Grundlagenwissenschaftler und klinische Mediziner arbeiten dabei Hand in Hand, was dem Patienten nur nützen kann. Der Weg geht gewissermaßen „vom Molekül zur Medizin” und zurück, weil die jeweiligen Erkenntnisse sich gegenseitig befruchten können. Manche Patienten sprechen auf antithrombotische Therapien kaum oder überhaupt nicht an. Ein Beispiel sind die so genannten Vitamin K-Antagonisten wie etwa Cumarin: Der gerinnungshemmende Wirkstoff kann sich in manchen Fällen nicht entfalten, weil bestimmte Eiweißmoleküle des zugrunde liegenden Mechanismus sich verändern. Aus Beobachtungen eines Nicht-Ansprechens von bestimmten Medikamenten beim Patienten (Resistenz) lassen sich wiederum Schlüsse auf neue Wechselwirkungen von Molekülen ziehen.
Damit es erst gar nicht zur Thrombose kommt, sind solche Maßnahmen zu empfehlen, die auch für Herz-Kreislaufpatienten günstig sind: z.B. Bewegung und fettarme Ernährung mit einem hohem Anteil an Obst und Gemüse. Studien haben laut Prof. Preissner gezeigt, dass bestimmte Pflanzeninhaltsstoffe wie etwa die Flavonoide die Gerinnungshemmung unterstützen. Auch ein Glas Rotwein täglich kann sicherlich nicht schaden.
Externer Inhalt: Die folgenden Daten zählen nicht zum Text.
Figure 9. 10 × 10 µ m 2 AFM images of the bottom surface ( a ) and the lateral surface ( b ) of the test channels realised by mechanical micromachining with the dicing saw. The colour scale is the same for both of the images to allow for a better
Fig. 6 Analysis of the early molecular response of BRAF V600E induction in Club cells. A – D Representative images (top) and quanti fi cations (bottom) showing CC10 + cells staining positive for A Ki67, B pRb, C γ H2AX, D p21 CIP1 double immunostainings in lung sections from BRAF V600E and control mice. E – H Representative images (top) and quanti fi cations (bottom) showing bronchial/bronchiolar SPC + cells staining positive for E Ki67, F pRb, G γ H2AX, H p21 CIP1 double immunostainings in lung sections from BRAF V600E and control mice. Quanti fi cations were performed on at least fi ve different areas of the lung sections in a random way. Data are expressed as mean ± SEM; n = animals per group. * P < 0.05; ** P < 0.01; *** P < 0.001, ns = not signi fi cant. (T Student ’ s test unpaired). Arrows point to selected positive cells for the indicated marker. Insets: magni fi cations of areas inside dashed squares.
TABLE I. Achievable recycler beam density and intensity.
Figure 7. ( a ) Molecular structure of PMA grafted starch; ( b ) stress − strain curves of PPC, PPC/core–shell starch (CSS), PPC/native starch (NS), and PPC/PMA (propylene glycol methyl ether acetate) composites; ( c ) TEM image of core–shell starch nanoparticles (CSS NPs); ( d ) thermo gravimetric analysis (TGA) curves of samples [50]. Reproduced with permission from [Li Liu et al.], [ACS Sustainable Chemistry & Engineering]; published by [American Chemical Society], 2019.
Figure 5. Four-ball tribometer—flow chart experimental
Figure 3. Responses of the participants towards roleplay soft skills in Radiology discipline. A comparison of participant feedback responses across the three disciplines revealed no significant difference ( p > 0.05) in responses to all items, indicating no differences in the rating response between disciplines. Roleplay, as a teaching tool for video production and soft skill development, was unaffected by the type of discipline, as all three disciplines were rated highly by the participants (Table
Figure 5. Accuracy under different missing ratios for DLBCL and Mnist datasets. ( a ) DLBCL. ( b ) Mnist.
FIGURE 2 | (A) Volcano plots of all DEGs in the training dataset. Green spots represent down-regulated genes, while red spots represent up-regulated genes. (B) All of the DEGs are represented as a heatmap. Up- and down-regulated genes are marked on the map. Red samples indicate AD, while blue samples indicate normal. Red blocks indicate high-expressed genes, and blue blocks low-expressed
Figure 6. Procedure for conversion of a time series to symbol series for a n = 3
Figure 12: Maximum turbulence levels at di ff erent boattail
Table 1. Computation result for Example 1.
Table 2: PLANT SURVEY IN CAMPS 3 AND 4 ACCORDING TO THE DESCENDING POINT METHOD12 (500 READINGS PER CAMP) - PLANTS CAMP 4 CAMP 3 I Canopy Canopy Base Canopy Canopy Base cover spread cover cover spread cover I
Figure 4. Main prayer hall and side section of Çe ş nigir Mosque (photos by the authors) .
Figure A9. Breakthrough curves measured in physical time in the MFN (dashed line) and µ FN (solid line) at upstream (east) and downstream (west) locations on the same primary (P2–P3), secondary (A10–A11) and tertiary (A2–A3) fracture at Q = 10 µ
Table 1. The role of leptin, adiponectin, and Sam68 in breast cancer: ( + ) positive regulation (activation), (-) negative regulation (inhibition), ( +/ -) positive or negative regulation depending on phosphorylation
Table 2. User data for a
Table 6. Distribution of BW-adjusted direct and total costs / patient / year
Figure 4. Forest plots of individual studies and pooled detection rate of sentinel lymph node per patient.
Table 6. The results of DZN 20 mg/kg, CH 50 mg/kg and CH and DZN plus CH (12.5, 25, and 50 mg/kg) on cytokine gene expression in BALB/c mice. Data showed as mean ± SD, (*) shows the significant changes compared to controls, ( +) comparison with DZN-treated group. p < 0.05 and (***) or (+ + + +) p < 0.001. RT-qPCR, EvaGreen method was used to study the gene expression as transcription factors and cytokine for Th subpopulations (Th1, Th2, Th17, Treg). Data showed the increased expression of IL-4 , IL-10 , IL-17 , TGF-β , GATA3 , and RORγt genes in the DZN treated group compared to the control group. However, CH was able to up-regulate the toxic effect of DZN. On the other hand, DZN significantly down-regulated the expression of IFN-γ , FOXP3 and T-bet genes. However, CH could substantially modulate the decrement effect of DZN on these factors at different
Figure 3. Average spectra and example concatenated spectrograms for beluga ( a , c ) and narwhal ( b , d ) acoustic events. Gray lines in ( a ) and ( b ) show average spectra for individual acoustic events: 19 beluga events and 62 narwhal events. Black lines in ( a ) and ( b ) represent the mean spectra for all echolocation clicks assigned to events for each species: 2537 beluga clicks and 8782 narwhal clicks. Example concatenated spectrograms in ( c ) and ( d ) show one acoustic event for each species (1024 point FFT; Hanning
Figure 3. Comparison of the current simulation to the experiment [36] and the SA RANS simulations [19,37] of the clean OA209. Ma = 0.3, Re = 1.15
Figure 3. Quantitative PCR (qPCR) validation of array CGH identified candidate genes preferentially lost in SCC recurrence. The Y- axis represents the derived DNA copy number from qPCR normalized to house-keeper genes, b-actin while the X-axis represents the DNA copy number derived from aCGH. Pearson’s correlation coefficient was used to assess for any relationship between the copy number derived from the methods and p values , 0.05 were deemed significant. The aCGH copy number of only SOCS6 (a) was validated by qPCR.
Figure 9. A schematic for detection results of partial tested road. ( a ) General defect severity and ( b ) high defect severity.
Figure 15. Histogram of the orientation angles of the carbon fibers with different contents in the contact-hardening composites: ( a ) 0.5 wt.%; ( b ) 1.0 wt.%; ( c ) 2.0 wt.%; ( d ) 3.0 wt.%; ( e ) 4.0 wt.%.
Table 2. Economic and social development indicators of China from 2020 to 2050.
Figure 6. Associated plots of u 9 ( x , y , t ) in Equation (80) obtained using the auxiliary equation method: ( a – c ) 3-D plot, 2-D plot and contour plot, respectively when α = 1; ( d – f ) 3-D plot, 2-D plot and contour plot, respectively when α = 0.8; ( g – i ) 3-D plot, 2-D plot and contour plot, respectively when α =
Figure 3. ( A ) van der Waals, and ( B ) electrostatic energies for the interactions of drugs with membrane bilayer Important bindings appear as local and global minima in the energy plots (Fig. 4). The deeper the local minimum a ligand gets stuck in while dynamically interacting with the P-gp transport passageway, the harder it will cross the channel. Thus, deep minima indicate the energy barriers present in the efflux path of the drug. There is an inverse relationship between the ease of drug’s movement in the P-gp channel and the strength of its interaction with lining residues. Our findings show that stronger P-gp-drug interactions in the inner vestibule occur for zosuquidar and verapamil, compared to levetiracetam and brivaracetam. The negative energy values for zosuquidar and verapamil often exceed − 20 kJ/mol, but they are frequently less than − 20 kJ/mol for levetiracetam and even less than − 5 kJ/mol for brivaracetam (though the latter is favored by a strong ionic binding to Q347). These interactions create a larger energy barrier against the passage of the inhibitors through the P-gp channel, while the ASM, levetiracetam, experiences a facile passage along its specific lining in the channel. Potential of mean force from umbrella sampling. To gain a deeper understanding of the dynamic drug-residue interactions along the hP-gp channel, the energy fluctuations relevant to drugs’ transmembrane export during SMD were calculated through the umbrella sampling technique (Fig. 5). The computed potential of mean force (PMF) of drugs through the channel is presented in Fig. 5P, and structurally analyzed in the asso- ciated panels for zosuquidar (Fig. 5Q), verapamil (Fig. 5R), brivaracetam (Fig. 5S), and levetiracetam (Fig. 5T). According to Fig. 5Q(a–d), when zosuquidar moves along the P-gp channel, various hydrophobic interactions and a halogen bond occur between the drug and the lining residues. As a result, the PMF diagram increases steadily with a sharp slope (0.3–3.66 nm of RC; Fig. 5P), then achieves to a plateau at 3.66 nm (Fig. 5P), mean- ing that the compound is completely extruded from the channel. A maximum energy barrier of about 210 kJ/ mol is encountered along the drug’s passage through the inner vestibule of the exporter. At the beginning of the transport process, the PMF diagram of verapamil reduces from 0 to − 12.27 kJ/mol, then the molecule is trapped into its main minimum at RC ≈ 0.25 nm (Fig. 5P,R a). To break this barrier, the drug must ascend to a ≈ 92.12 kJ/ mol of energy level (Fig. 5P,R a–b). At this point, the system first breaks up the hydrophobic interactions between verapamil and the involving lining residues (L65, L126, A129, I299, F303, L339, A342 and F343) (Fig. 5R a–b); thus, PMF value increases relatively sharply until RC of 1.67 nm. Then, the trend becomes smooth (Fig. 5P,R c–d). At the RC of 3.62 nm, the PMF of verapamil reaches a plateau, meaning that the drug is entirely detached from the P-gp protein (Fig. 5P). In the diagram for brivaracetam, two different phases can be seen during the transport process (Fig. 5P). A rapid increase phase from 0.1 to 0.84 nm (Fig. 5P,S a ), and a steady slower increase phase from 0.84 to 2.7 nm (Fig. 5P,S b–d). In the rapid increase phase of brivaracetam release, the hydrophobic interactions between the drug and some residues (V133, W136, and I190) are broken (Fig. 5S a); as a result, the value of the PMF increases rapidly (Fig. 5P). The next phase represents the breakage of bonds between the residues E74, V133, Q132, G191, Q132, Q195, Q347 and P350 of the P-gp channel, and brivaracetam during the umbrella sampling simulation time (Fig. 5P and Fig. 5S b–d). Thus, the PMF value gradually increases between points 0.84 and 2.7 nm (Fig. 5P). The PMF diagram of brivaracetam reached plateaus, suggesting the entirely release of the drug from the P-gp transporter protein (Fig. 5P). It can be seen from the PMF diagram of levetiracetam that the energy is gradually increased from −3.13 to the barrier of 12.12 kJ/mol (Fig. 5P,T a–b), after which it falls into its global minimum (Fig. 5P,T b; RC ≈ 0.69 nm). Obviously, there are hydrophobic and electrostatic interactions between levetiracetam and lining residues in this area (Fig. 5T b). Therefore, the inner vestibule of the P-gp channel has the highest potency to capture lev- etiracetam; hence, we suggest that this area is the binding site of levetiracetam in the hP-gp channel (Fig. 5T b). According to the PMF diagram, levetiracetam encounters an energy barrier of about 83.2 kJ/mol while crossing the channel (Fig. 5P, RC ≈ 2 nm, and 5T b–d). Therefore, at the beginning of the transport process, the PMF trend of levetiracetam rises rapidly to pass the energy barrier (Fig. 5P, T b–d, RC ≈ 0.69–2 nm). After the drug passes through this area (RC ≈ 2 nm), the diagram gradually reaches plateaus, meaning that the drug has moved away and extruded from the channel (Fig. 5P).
Eine Behandlung der Thrombose kann durchaus erfolgreich sein, wenn sie rechtzeitig erkannt wird - und der Patient selbst kann dazu durch wachsame eigene Beobachtung, gewissermaßen als sein eigenes „Frühwarnsystem” einen wichtigen Beitrag leisten.
Von großer Bedeutung ist eine zeitlich ausreichende Vorbeugung (Prophylaxe) der Thrombose bei akut erkrankten internistischen Patienten mit eingeschränkter Beweglichkeit. Denn: Werden diese Patienten aus dem Krankenhaus entlassen, bleibt das Risiko einer venösen Thromboembolie weiter bestehen. Wie eine internationale Studie gezeigt hat, ist eine Verlängerung der Prophylaxe auf 5 Wochen wirksamer als 10 Tage - dem bisherigen Standard. Eine über diesen verlängerten Zeitraum verabreichte Gabe von Enoxaparin (Clexane®/Lovenox®) konnte im Vergleich zu Placebo (Scheinmedikament) das Risiko von venösen Thromboembolien um 44 Prozent senken.
Auch während der Schwangerschaft und im Wochenbett besteht ein Thromboserisiko: Es erhöht sich durchschnittlich um das 5- bis 10-fache, wie verschiedene Studien ergeben haben. Der Thrombus bildet sich - eine Besonderheit - in 90 Prozent der Fälle im linken Bein der Frau, wie Priv.-Doz. Georg-Friedrich von Tempelhoff, Aschaffenburg, erläuterte. Insbesondere nach einem ungeplanten Kaiserschnitt ist die Gefahr, eine Thrombose zu erleiden, für einen Zeitraum von 6 Wochen deutlich erhöht. Hier spielt das Alter der Frau eine wichtige Rolle - ab 35 Jahren steigt das Risiko. Die bereits genannten niedermolekularen Heparine sind in fast allen Fällen, in denen eine Antikoagulation (Hemmung der Bildung von Blutgerinnseln) in der Schwangerschaft notwendig ist, Medikamente der ersten Wahl.